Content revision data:
----------
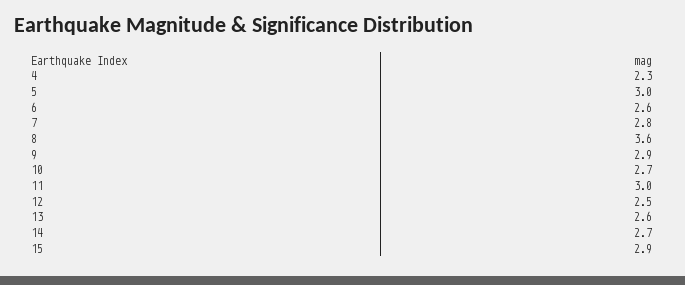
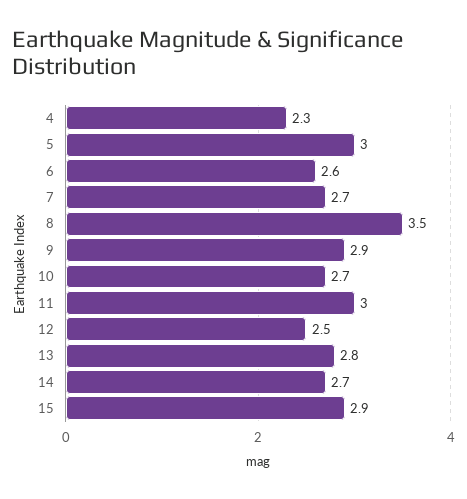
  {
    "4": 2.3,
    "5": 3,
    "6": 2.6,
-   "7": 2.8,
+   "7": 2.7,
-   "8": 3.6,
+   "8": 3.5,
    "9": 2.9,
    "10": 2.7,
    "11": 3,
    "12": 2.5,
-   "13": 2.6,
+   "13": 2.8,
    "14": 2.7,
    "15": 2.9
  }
----------
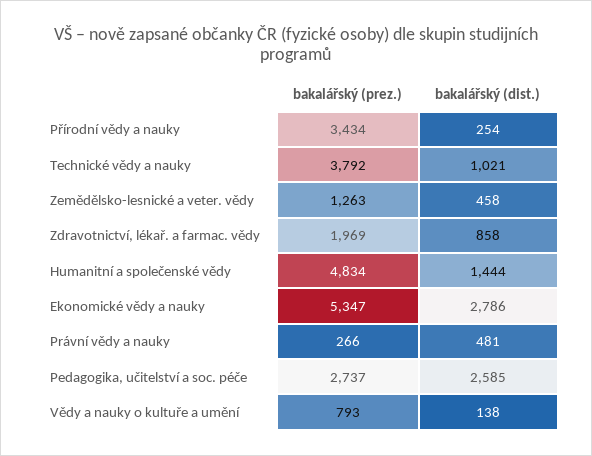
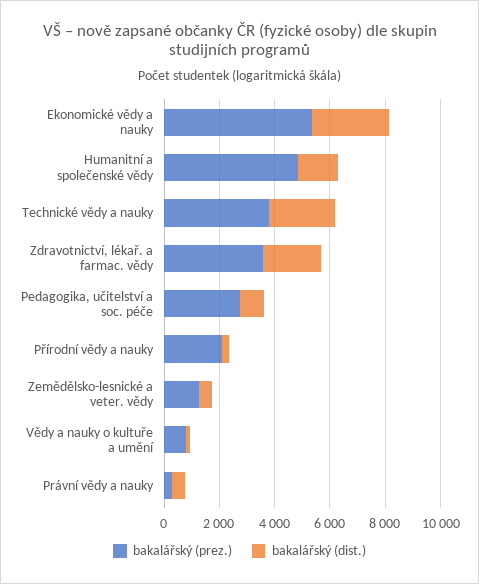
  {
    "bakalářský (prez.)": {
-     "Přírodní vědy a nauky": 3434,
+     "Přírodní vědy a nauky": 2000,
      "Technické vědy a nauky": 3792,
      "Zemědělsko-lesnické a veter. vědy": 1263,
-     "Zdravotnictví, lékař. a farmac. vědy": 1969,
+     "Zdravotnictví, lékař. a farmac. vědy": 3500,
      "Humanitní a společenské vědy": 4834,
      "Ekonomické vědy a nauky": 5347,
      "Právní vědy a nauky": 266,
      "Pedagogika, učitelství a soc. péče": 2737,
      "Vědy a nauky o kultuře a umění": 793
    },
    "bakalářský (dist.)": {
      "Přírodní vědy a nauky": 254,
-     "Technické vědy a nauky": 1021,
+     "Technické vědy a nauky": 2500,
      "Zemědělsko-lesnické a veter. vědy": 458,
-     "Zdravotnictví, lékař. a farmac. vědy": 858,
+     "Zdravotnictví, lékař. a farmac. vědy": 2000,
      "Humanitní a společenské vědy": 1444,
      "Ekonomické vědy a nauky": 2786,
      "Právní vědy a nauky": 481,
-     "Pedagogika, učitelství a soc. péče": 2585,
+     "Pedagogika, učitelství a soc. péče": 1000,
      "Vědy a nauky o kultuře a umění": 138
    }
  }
----------
## ACTION ITEM
Return all lines in the entries above that carry the word "Přírodní".

## EXERCISE ANSWER
-     "Přírodní vědy a nauky": 3434,
+     "Přírodní vědy a nauky": 2000,
      "Přírodní vědy a nauky": 254,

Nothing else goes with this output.